U.S. Senior Women's Amateur
She stopped playing competitive golf for almost two decades. Now she's a USGA champion

Steven Gibbons
Nadene Gole of Australia, a former professional who surrendered her career to motherhood, took up the game again after a roughly 20-year hiatus, and has been rewarded with a victory in the U.S. Senior Women’s Amateur at Broadmoor Golf Club in Seattle on Thursday.
Gole, 56, in the midst of a stellar 2024 that includes six prior victories, one of them in the R&A Women’s Senior Amateur, defeated Canada's Shelly Stouffer, 3 and 2, in the 18-hole final.
“For me, I just go and play golf,” she said. “I knew I was playing a really tough competitor yesterday and today, and every match, I always have respect for who I play, but I just go and try to play golf the best I can. That's all I can do, and that's all I have control over most of the time anyway.”

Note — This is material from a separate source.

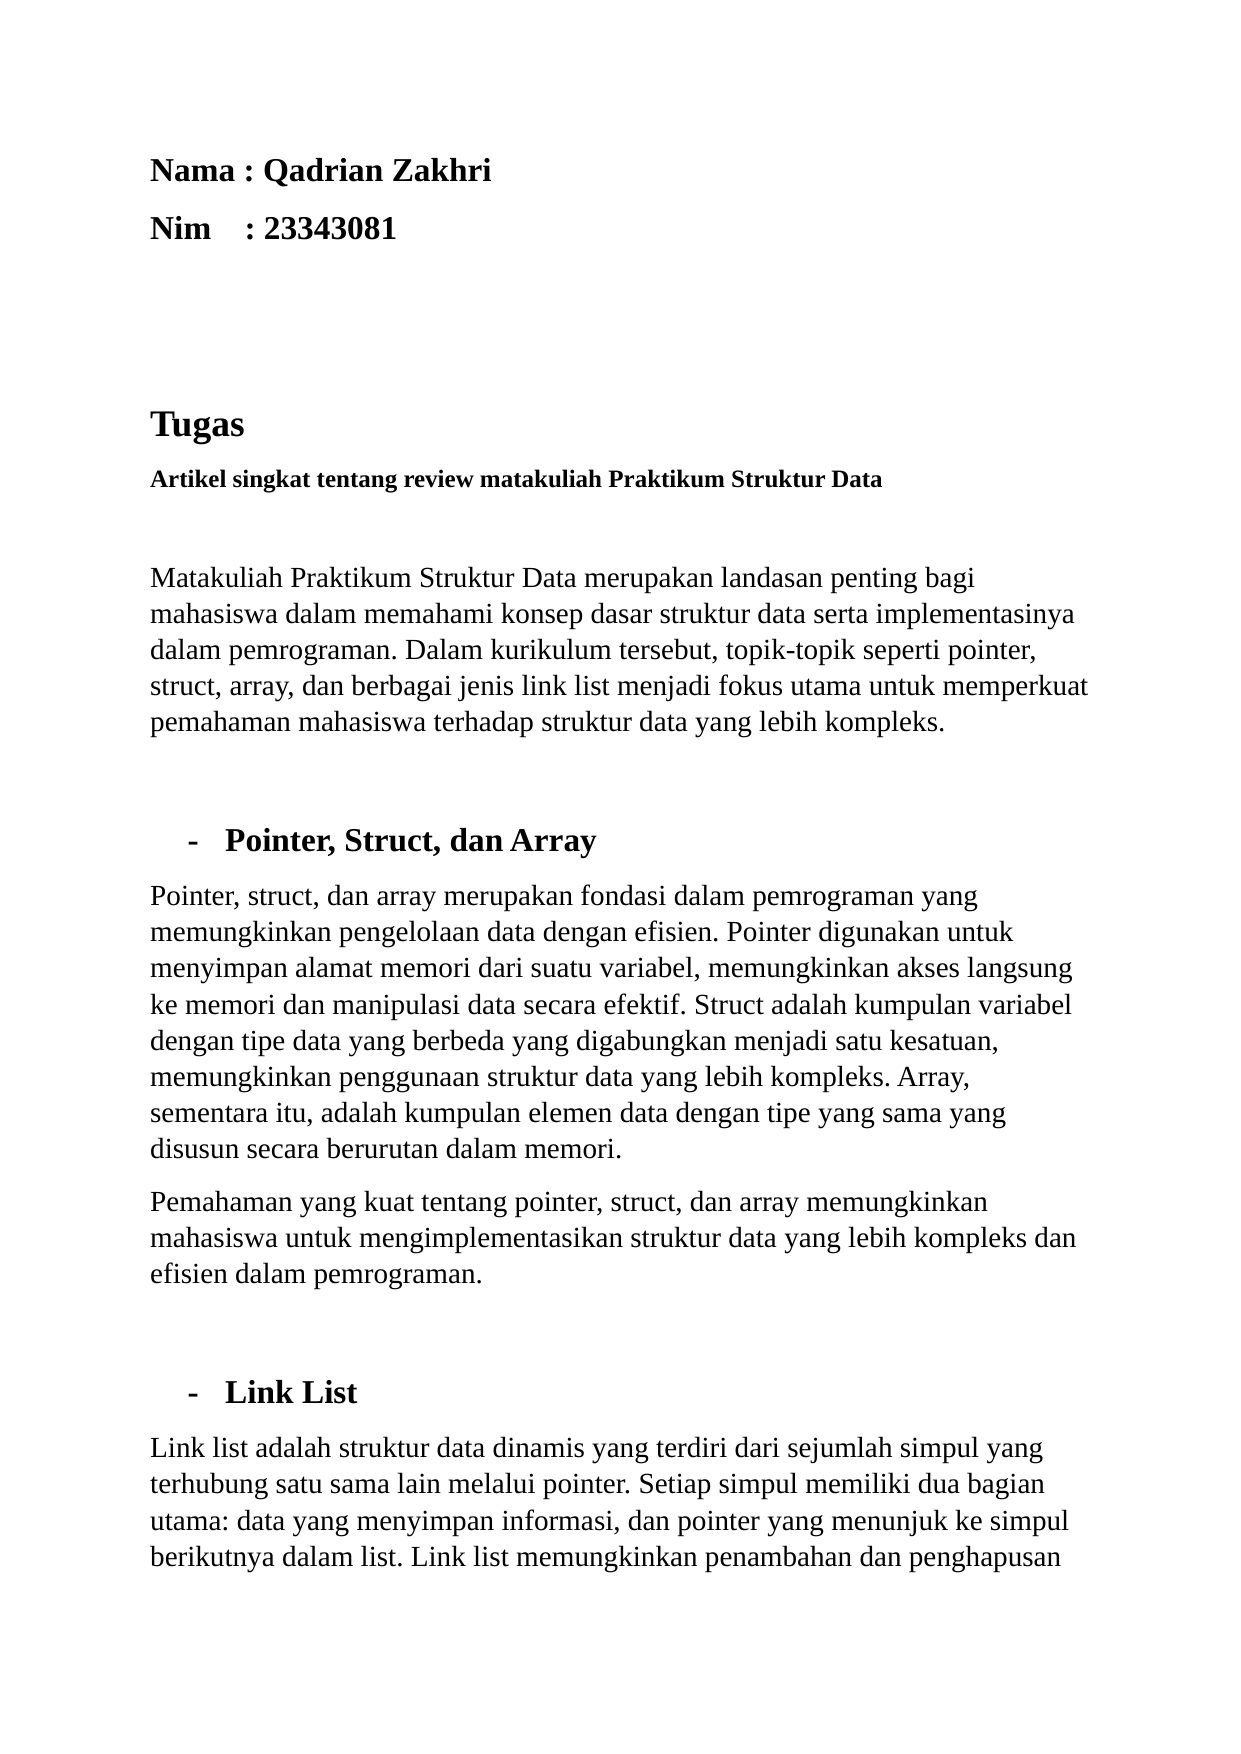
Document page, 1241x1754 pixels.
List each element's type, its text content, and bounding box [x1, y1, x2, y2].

Gole, at 120th the highest ranked player in the field according to the World Amateur Golf Ranking, played professionally from 1990 through part of 1998, then began a family, two children, that ended that chapter of her golf career. They are now grown, 26 and 23 years old, allowing her to take up golf competitively again.
“Yeah, I have a bit more time,” she said. “I have … a couple of businesses that we have, and I manage those. So I'm able to get away every now and then. I'm not doing it full-time, so on and off, which is a good thing.”
A year ago, Gole lost in the quarterfinals of the U.S. Senior Women’s Amateur, and she had not planned on returning in 2024. But her victory in the R&A Women’s Senior Amateur, provided the impetus to return to the U.S. for its national championship.
Gole and Stouffer were tied through 11 holes of their match, then secured the lead for good with a birdie at the par-4 12th hole.
“It's amazing. It really is,” she said. “It probably will not sink in for a while. I think also a compatriot of mine, Sue Wooster, has had three runner-ups, and she's been such a great ambassador for our sport, senior women's golf. So I think, to have taken it before her, it's a bit sad for her, but I'm happy to be taking it back to Australia, I really am.”